For the month of March, my art is being featured at the Portage Bay Goods curiosities shop located in the hip Fremont neighborhood of Seattle. On March 1st, I left my kids with a babysitter and hopped the bus up to Seattle for the First Fridays Fremont Art Walk. Assured that my kids were well loved and well cared for in my absence, I let my mind relax, enjoying the relative intimacy of sharing space with a group of strangers as we made our way up the interstate and into the city.
Portage Bay Goods is addictive. I kept picking things up and putting them back on the shelf… the cute little ceramic bowls shaped like cats and the quirky journals and the Press Here board book. I had to remind myself I was not there to spend money.
I was there to work.
I like to pretend that I’m becoming friends with people when I talk to them about my art. I’m at this place in life where I’m craving connection… the kind of vulnerability you just can’t get with your kids. At this art walk, people lingerred, a plastic cup of boxed wine in hand, chatting in between bites of beechers cheese and cheese its. I talked about my art, about my inspiration behind the pieces, about the customers who purchased individual pieces… one art walk attendee in particular wanted depereately to know if I still had the original painting for Herbert the Alligator and was changrined to learn I’d long since sold it to my friend, James, who I met when he signed me up to be a performing artist for Tacoma’s Art on the Ave.
On the art walk, I’d get deep into conversations, then there was this awkward moment: the goodbye. Do I hug these people whom I’d been talking to so seemingly intimately? Do we follow each other on social media? What was I to the art walkers? Not a store employee, not a friend. I was like a piece of art, myself: a curiosity. Something that neither me nor my pretend friend knew how to put back on the shelf.
My real friends showed up at the end of the show. Actually, it was my friend whom I’d met from doing craft fairs, plus her tinder date. We went to a taco place where I ate nothing, then a lesbian bar where I got hungry. But their kitchen was closed.
Leaving the two of them to chat, I went and stood out in the cold, long line for a crowded pizza-by-the-slice shop, warmed by vodka and my insatiable curiosity. The glow of the signs played against the features of the crowd. A man asked me for directions. Out-of-towners hugged goodbye. A tired boyfriend yawned. A tall guy with curly hair and broken harry potter glasses walked past once then back again. He wore lowcut chucks and the cuffs of his pants were high enough that his bare ankles flashed by in the cold air. When we made eye contact I thought to myself that he was cute.

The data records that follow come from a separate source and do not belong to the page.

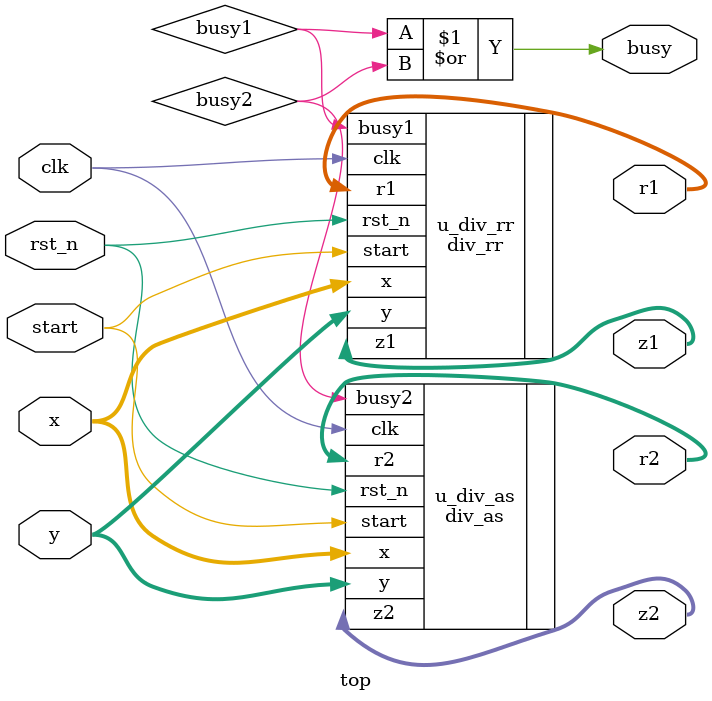
<source format=v>
module top (
    input  wire       clk  ,
    input  wire       rst_n,
    input  wire [7:0] x    ,
    input  wire [7:0] y    ,
    input  wire       start,
    output wire [7:0] z1   ,
    output wire [7:0] r1   ,
    output wire [7:0] z2   ,
    output wire [7:0] r2   ,
    output wire       busy     
);

wire busy1;
wire busy2;

div_rr u_div_rr (
    .clk    (clk  ),
    .rst_n  (rst_n),
    .x      (x    ),
    .y      (y    ),
    .start  (start),
    .z1     (z1   ),
    .r1     (r1   ),
    .busy1  (busy1)
);

div_as u_div_as (
    .clk    (clk  ),
    .rst_n  (rst_n),
    .x      (x    ),
    .y      (y    ),
    .start  (start),
    .z2     (z2   ),
    .r2     (r2   ),
    .busy2  (busy2)
);

assign busy = busy1 | busy2;

endmodule

</source>
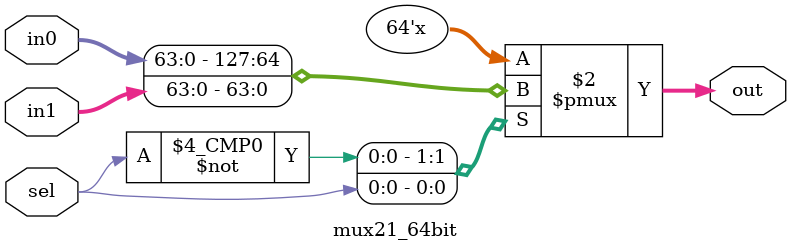
<source format=v>
module mux21_64bit (
    input [63:0] in0,  
    input [63:0] in1,  
    input sel,        // Selector signal (1-bit)
    output reg [63:0] out  
);

always @(*) begin
    case(sel)
        1'b0: out = in0;  // If sel is 0, output in0
        1'b1: out = in1;  // If sel is 1, output in1
        default: out = 64'h00000000; // Default case (safety)
    endcase
end

endmodule

</source>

As the line crawled slowly indoors, I discovered that the curly haired guy was the one taking pizza orders. After he took my order, after I’d already paid cash and tipped him, even with hungry drunk customers pressing against my elbows, I felt a charge in the air between us. I told him I liked his aesthetic. He smiled a smile that felt like a real smile and said he liked mine. I liked that he liked me even though he had no idea I made art. I considered telling him my name. Instead, I just took my pizza annonymously and walked out into the night, my heart swelling as the cold air hit my hot cheeks.
At the bar, I danced with my friends, trying desperately not to elbow anyone by accident, jumping around until I couldn’t breathe, then I fell asleep in the back seat of my friend’s tinder date’s car on the way home.